(Entries taken from a collection)
● ● ● ● ● ● ●

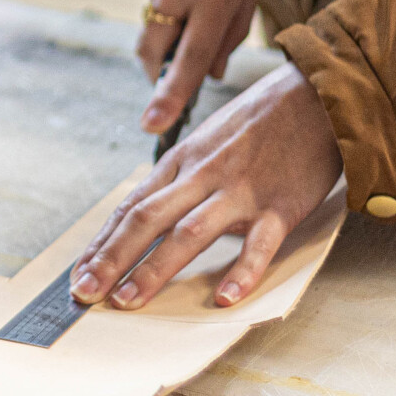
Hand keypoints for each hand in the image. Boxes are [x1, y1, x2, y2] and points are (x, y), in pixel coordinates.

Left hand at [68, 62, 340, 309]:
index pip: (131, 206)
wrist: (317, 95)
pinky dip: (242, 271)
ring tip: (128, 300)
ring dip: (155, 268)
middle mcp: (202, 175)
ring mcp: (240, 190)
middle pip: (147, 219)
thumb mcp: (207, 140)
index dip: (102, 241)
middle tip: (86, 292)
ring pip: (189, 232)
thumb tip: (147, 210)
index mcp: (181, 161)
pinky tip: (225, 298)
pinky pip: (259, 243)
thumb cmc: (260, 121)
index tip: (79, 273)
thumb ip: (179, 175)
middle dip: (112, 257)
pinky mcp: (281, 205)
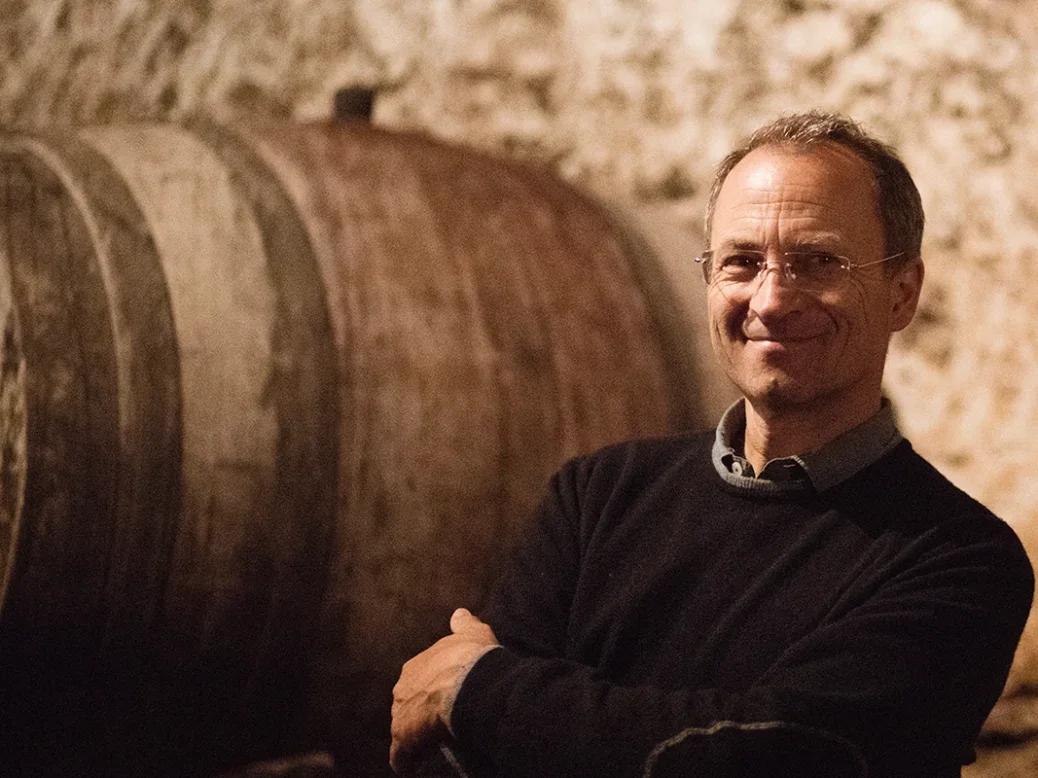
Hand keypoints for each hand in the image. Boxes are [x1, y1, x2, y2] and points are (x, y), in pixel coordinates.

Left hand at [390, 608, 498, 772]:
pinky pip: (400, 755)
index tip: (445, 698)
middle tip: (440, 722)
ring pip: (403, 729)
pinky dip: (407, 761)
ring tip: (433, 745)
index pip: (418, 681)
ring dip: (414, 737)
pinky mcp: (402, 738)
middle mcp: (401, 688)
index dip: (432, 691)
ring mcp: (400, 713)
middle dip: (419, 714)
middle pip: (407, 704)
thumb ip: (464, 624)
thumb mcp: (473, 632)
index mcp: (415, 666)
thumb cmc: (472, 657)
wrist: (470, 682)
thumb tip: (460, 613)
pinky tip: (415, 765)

● ● ● ● ● ● ●

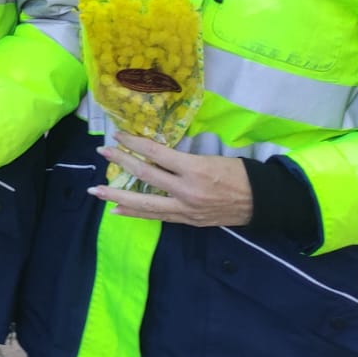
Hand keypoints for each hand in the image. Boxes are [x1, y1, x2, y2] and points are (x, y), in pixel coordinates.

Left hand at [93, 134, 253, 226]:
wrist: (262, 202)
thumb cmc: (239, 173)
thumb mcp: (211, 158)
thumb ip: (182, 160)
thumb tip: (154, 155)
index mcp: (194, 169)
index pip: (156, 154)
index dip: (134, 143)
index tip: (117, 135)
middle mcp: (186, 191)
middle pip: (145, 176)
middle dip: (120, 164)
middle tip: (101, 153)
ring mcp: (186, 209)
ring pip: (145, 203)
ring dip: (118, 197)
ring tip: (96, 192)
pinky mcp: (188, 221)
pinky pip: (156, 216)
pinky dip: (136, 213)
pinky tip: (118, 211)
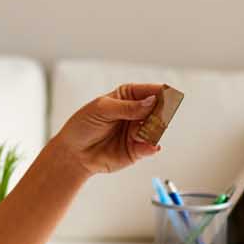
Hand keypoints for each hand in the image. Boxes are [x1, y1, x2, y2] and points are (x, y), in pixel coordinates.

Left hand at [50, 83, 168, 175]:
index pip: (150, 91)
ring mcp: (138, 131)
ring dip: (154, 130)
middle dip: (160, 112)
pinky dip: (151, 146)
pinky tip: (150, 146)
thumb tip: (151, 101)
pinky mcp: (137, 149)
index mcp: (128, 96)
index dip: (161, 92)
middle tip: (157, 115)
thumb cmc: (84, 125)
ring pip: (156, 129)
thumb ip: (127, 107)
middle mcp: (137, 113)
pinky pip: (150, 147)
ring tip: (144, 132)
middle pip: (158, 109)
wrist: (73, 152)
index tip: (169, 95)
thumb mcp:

● ● ● ● ● ● ●

## Work task:
Search the data for "Left". Copy every matching line.

## Response to this task:
Left hand at [68, 62, 340, 309]:
Left hand at [390, 608, 498, 772]:
Left hand at [93, 134, 253, 226]:
Left hand at [50, 83, 168, 175]:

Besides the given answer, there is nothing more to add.